Segment Start: SOURCE DOCUMENT

Saturday, June 19, 1943

The Charlotte News

Saturday, June 19, 1943

FOUR EDITORIALS

Site Ed. Note: Rumors, reports the front page, were circulating out of Algiers that Italian envoys had arrived in North Africa bearing offers of peace. German radio denied the rumors as preposterous.

Off reports that the Fascist Party had called upon Mussolini to relinquish all military decisions to it, speculation ran that Il Duce's ouster was imminent. The speculation was well-founded.

General Doolittle's Air Force of Northwest Africa scored its largest bag yet of the war in one day, shooting down 39 enemy aircraft while attacking targets on Sicily and Sardinia.

The claim of a Pacific theater record of 77 Japanese planes shot down during an attempted raid on Guadalcanal Wednesday was now increased to 94 planes.

The earlier raid on Dusseldorf of June 11 was said to have left between a thousand and fifteen hundred acres devastated in the city, taking a major toll therefore on German manufacturing capability. The RAF command described it as the largest blow struck yet in the Battle of the Ruhr Valley. The raid erased all reconstruction efforts which had proceeded following the attack of the previous summer, laying waste to 380 acres. The damage resultant of the latest raid left three times as much to be rebuilt.

A report indicated that the Germans had been busy in recent weeks moving troops into the Jutland Peninsula of Denmark, increasing since mid-April the number of personnel there from 60,000 to 200,000. The troops had been constructing various hidden military control centers, replete with supplies and munitions, in preparation for a possible northern land invasion by the Allies which could take advantage of the relatively short 350-mile proximity to Britain and afford a short, if heavily defended and therefore grudgingly surrendered, path of entry to Berlin.

Segment End: SOURCE DOCUMENT

ACTIVITY LIST:
(A) Answer from the editor's note:
(i) How many enemy aircraft did General Doolittle's Air Force of Northwest Africa shoot down in one day?
(ii) To what number was the claim of Japanese planes shot down over Guadalcanal increased?
(iii) How many German personnel were on the Jutland Peninsula after the increase since mid-April?
(B) Rename "Dusseldorf" to "Düsseldorf" in the editor's note, then write out the part that opens with the words containing "General Doolittle's Air" and closes with "to be rebuilt.".

Segment Start: INFORMATION SUPPLIED

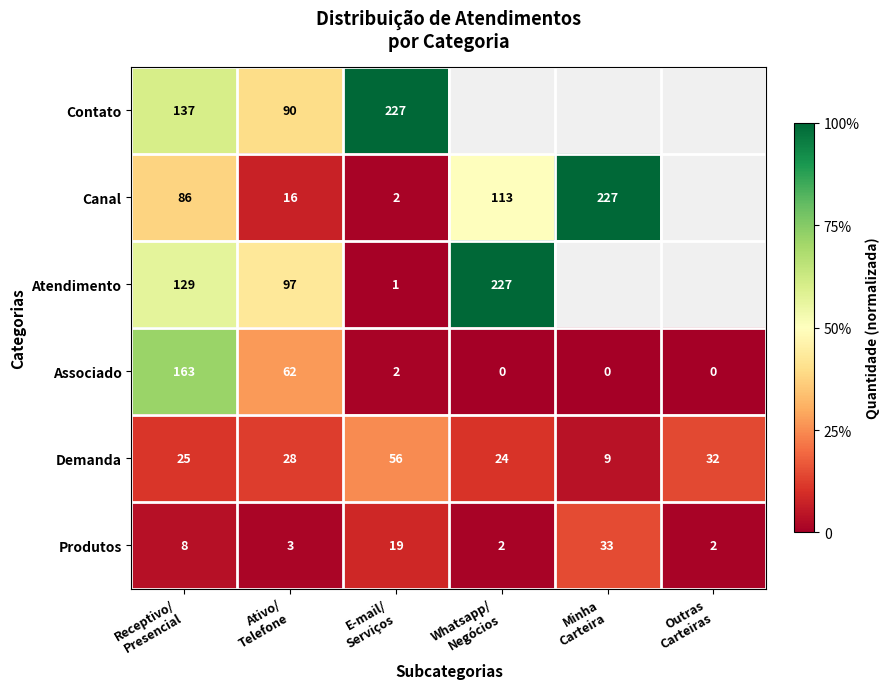

At which category does the chart reach its minimum across all series?

Whatsapp/
Negócios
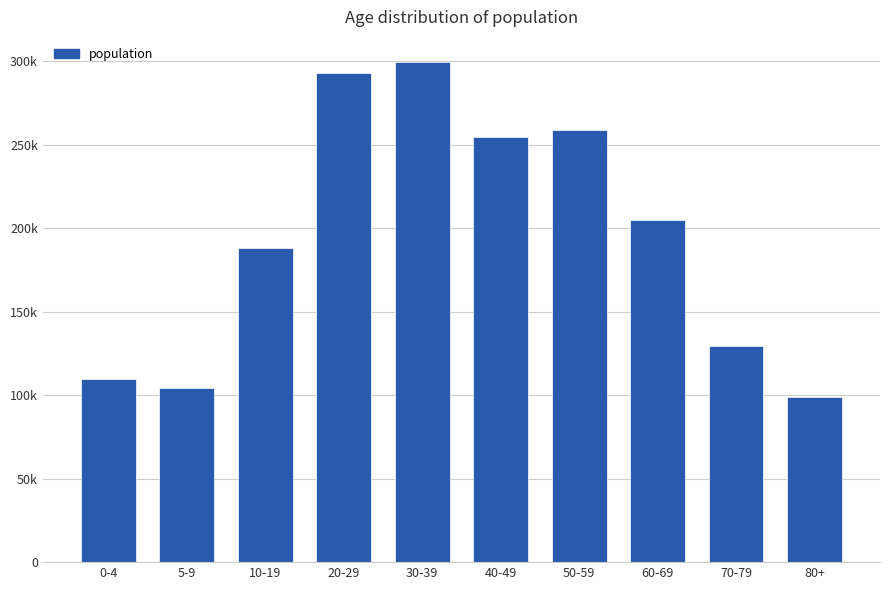

What position from the left is 0-4?

1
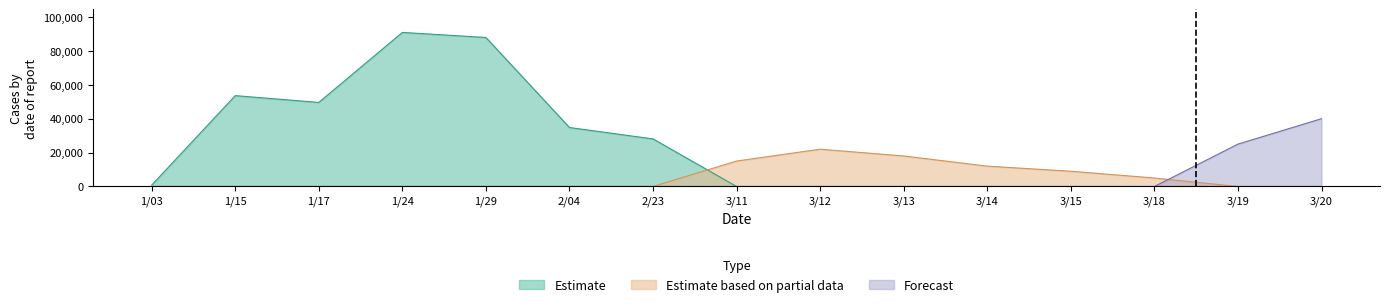

Is it true that Forecast equals 0 at 3/14?

True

Segment End: INFORMATION SUPPLIED

ANSWERS TO THIS EXERCISE:
(A)
(i) 39
(ii) 94
(iii) 200,000

(B)
General Doolittle's Air Force of Northwest Africa scored its largest bag yet of the war in one day, shooting down 39 enemy aircraft while attacking targets on Sicily and Sardinia.

The claim of a Pacific theater record of 77 Japanese planes shot down during an attempted raid on Guadalcanal Wednesday was now increased to 94 planes.

The earlier raid on Düsseldorf of June 11 was said to have left between a thousand and fifteen hundred acres devastated in the city, taking a major toll therefore on German manufacturing capability. The RAF command described it as the largest blow struck yet in the Battle of the Ruhr Valley. The raid erased all reconstruction efforts which had proceeded following the attack of the previous summer, laying waste to 380 acres. The damage resultant of the latest raid left three times as much to be rebuilt.